In 1824 Jackson received more votes than any other of the candidates, but he was not elected, as he did not obtain an absolute majority. One of his rivals then withdrew in favor of another, thus giving him the necessary number of votes.
Jackson believed that he had been tricked and determined to stand again. The campaign for the presidential election of 1828 was one of great violence. Jackson's enemies represented him as a drunkard, a gambler, and an assassin; they recalled all his duels and distributed little coffins bearing the names of his victims. They hoped that by these methods they would not only blacken his name but also provoked him into losing his temper and saying things which would shock the electors. But Jackson was no fool: he saw their game and wisely said nothing.
His supporters, meanwhile, were loudly proclaiming his cause. Everywhere was heard the cry: 'Hurrah for Old Hickory!' (This was the nickname given to Jackson because of his tremendous toughness.) When the result of the election was known Jackson had obtained more than double the number of votes of his opponent. And so in the following year, 1829, he was inaugurated as President.

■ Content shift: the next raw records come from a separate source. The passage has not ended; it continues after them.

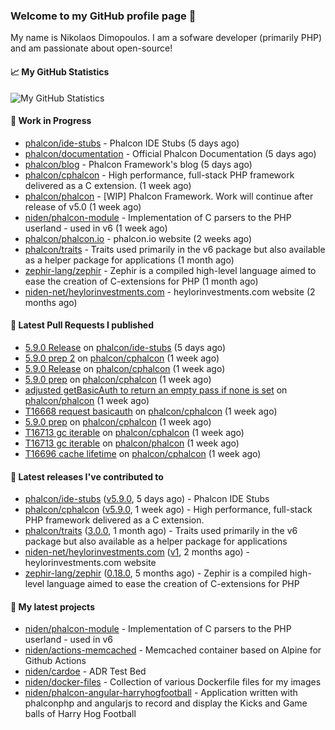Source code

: ### Welcome to my GitHub profile page 👋

My name is Nikolaos Dimopoulos. I am a sofware developer (primarily PHP) and am passionate about open-source!

#### 📈 My GitHub Statistics

![My GitHub Statistics](https://github-readme-stats.vercel.app/api?username=niden&show_icons=true&count_private=true&hide_title=true&theme=transparent)

#### 👷 Work in Progress

- [phalcon/ide-stubs](https://github.com/phalcon/ide-stubs) - Phalcon IDE Stubs (5 days ago)
- [phalcon/documentation](https://github.com/phalcon/documentation) - Official Phalcon Documentation (5 days ago)
- [phalcon/blog](https://github.com/phalcon/blog) - Phalcon Framework&#39;s blog (5 days ago)
- [phalcon/cphalcon](https://github.com/phalcon/cphalcon) - High performance, full-stack PHP framework delivered as a C extension. (1 week ago)
- [phalcon/phalcon](https://github.com/phalcon/phalcon) - [WIP] Phalcon Framework. Work will continue after release of v5.0 (1 week ago)
- [niden/phalcon-module](https://github.com/niden/phalcon-module) - Implementation of C parsers to the PHP userland - used in v6 (1 week ago)
- [phalcon/phalcon.io](https://github.com/phalcon/phalcon.io) - phalcon.io website (2 weeks ago)
- [phalcon/traits](https://github.com/phalcon/traits) - Traits used primarily in the v6 package but also available as a helper package for applications (1 month ago)
- [zephir-lang/zephir](https://github.com/zephir-lang/zephir) - Zephir is a compiled high-level language aimed to ease the creation of C-extensions for PHP (1 month ago)
- [niden-net/heylorinvestments.com](https://github.com/niden-net/heylorinvestments.com) - heylorinvestments.com website (2 months ago)

#### 🔨 Latest Pull Requests I published

- [5.9.0 Release](https://github.com/phalcon/ide-stubs/pull/109) on [phalcon/ide-stubs](https://github.com/phalcon/ide-stubs) (5 days ago)
- [5.9.0 prep 2](https://github.com/phalcon/cphalcon/pull/16720) on [phalcon/cphalcon](https://github.com/phalcon/cphalcon) (1 week ago)
- [5.9.0 Release](https://github.com/phalcon/cphalcon/pull/16719) on [phalcon/cphalcon](https://github.com/phalcon/cphalcon) (1 week ago)
- [5.9.0 prep](https://github.com/phalcon/cphalcon/pull/16718) on [phalcon/cphalcon](https://github.com/phalcon/cphalcon) (1 week ago)
- [adjusted getBasicAuth to return an empty pass if none is set](https://github.com/phalcon/phalcon/pull/599) on [phalcon/phalcon](https://github.com/phalcon/phalcon) (1 week ago)
- [T16668 request basicauth](https://github.com/phalcon/cphalcon/pull/16717) on [phalcon/cphalcon](https://github.com/phalcon/cphalcon) (1 week ago)
- [5.9.0 prep](https://github.com/phalcon/cphalcon/pull/16716) on [phalcon/cphalcon](https://github.com/phalcon/cphalcon) (1 week ago)
- [T16713 gc iterable](https://github.com/phalcon/cphalcon/pull/16715) on [phalcon/cphalcon](https://github.com/phalcon/cphalcon) (1 week ago)
- [T16713 gc iterable](https://github.com/phalcon/phalcon/pull/598) on [phalcon/phalcon](https://github.com/phalcon/phalcon) (1 week ago)
- [T16696 cache lifetime](https://github.com/phalcon/cphalcon/pull/16714) on [phalcon/cphalcon](https://github.com/phalcon/cphalcon) (1 week ago)

#### 🔭 Latest releases I've contributed to

- [phalcon/ide-stubs](https://github.com/phalcon/ide-stubs) ([v5.9.0](https://github.com/phalcon/ide-stubs/releases/tag/v5.9.0), 5 days ago) - Phalcon IDE Stubs
- [phalcon/cphalcon](https://github.com/phalcon/cphalcon) ([v5.9.0](https://github.com/phalcon/cphalcon/releases/tag/v5.9.0), 1 week ago) - High performance, full-stack PHP framework delivered as a C extension.
- [phalcon/traits](https://github.com/phalcon/traits) ([3.0.0](https://github.com/phalcon/traits/releases/tag/3.0.0), 1 month ago) - Traits used primarily in the v6 package but also available as a helper package for applications
- [niden-net/heylorinvestments.com](https://github.com/niden-net/heylorinvestments.com) ([v1](https://github.com/niden-net/heylorinvestments.com/releases/tag/v1), 2 months ago) - heylorinvestments.com website
- [zephir-lang/zephir](https://github.com/zephir-lang/zephir) ([0.18.0](https://github.com/zephir-lang/zephir/releases/tag/0.18.0), 5 months ago) - Zephir is a compiled high-level language aimed to ease the creation of C-extensions for PHP

#### 🌱 My latest projects

- [niden/phalcon-module](https://github.com/niden/phalcon-module) - Implementation of C parsers to the PHP userland - used in v6
- [niden/actions-memcached](https://github.com/niden/actions-memcached) - Memcached container based on Alpine for Github Actions
- [niden/cardoe](https://github.com/niden/cardoe) - ADR Test Bed
- [niden/docker-files](https://github.com/niden/docker-files) - Collection of various Dockerfile files for my images
- [niden/phalcon-angular-harryhogfootball](https://github.com/niden/phalcon-angular-harryhogfootball) - Application written with phalconphp and angularjs to record and display the Kicks and Game balls of Harry Hog Football


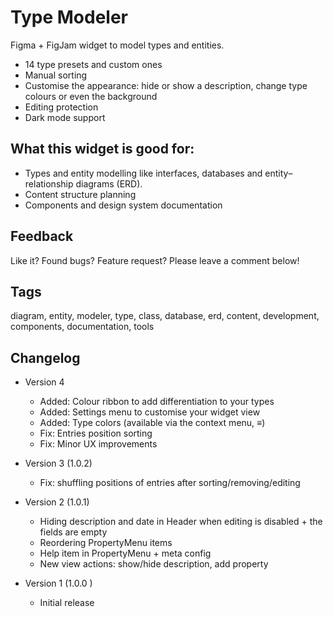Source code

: # Type Modeler

Figma + FigJam widget to model types and entities.

- 14 type presets and custom ones
- Manual sorting
- Customise the appearance: hide or show a description, change type colours or even the background
- Editing protection
- Dark mode support

## What this widget is good for: 

- Types and entity modelling like interfaces, databases and entity–relationship diagrams (ERD).
- Content structure planning
- Components and design system documentation

## Feedback

Like it? Found bugs? Feature request? Please leave a comment below!

## Tags

diagram, entity, modeler, type, class, database, erd, content, development, components, documentation, tools

## Changelog

- Version 4
    - Added: Colour ribbon to add differentiation to your types
    - Added: Settings menu to customise your widget view
    - Added: Type colors (available via the context menu, ≡)
    - Fix: Entries position sorting
    - Fix: Minor UX improvements

- Version 3 (1.0.2)
    - Fix: shuffling positions of entries after sorting/removing/editing

- Version 2 (1.0.1)
    - Hiding description and date in Header when editing is disabled + the fields are empty 
    - Reordering PropertyMenu items
    - Help item in PropertyMenu + meta config
    - New view actions: show/hide description, add property

- Version 1 (1.0.0 )
    - Initial release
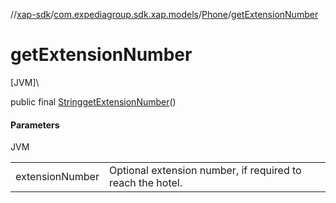 //[xap-sdk](../../../index.md)/[com.expediagroup.sdk.xap.models](../index.md)/[Phone](index.md)/[getExtensionNumber](get-extension-number.md)

# getExtensionNumber

[JVM]\

public final [String](https://docs.oracle.com/javase/8/docs/api/java/lang/String.html)[getExtensionNumber](get-extension-number.md)()

#### Parameters

JVM

| | |
|---|---|
| extensionNumber | Optional extension number, if required to reach the hotel. |
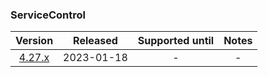 ### ServiceControl

| Version   | Released       | Supported until   | Notes                             |
|:---------:|:--------------:|:-----------------:|:---------------------------------:|
| [4.27.x](https://www.nuget.org/packages/Particular.PlatformSample.ServiceControl/4.27.7) | 2023-01-18     | -                 | -                                 |


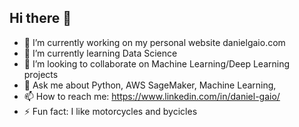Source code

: ## Hi there 👋

- 🔭 I’m currently working on my personal website danielgaio.com
- 🌱 I’m currently learning Data Science
- 👯 I’m looking to collaborate on Machine Learning/Deep Learning projects
- 💬 Ask me about Python, AWS SageMaker, Machine Learning, 
- 📫 How to reach me: https://www.linkedin.com/in/daniel-gaio/
- ⚡ Fun fact: I like motorcycles and bycicles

For the first time America had a President a man of the people - someone of humble birth who had endured great hardships and knew what it was to be poor. Jackson himself was a firm believer in democracy (government by the people), but there were times when he behaved in a very dictatorial fashion. He ruthlessly overrode opposition and was often guided by his personal likes and dislikes. Because of this his enemies used to refer sarcastically to his two terms of office as the reign of King Andrew.
When he became President, Jackson was determined to do something for his own people of the western frontier. He thought that at present they were being cheated by the bankers and big business men of the East who were arranging the financial affairs of the country to suit themselves. he was particularly hostile to the Bank of the United States which controlled the country's money. But the actions he took to destroy the Bank helped cause a great financial crisis in which business was crippled and there was wide unemployment.
In government business Jackson did not always consult his official advisers - even his cabinet officers were often ignorant of his plans. Instead he consulted a group of friends, nicknamed the 'Kitchen Cabinet', a term still used to describe a President's behind-the-scenes advisors.
Danger to the Union
Already in America at this time hostility was growing between the Southern and Northern states which eventually was to culminate in the Civil War. One of the causes of this quarrel was the question of tariffs - duties on foreign goods. The North wanted to keep these in order to protect their industries; the South, which had practically no industry, wanted to abolish them so they could obtain manufactured goods cheaper from abroad. In this dispute Jackson supported the North, and when the state of South Carolina announced that it would not obey a new federal tariff law, Jackson sent two warships to Charleston and made plans to invade the state, which quickly gave in.
Jackson was the sort of person that one either loved or intensely disliked. He certainly had a number of bitter personal enemies, but with the great mass of the American people he was greatly beloved. He spent his last years at his beautiful home, the Hermitage, near Nashville, Tennessee, and died there on June 8th, 1845. He lies buried in the garden.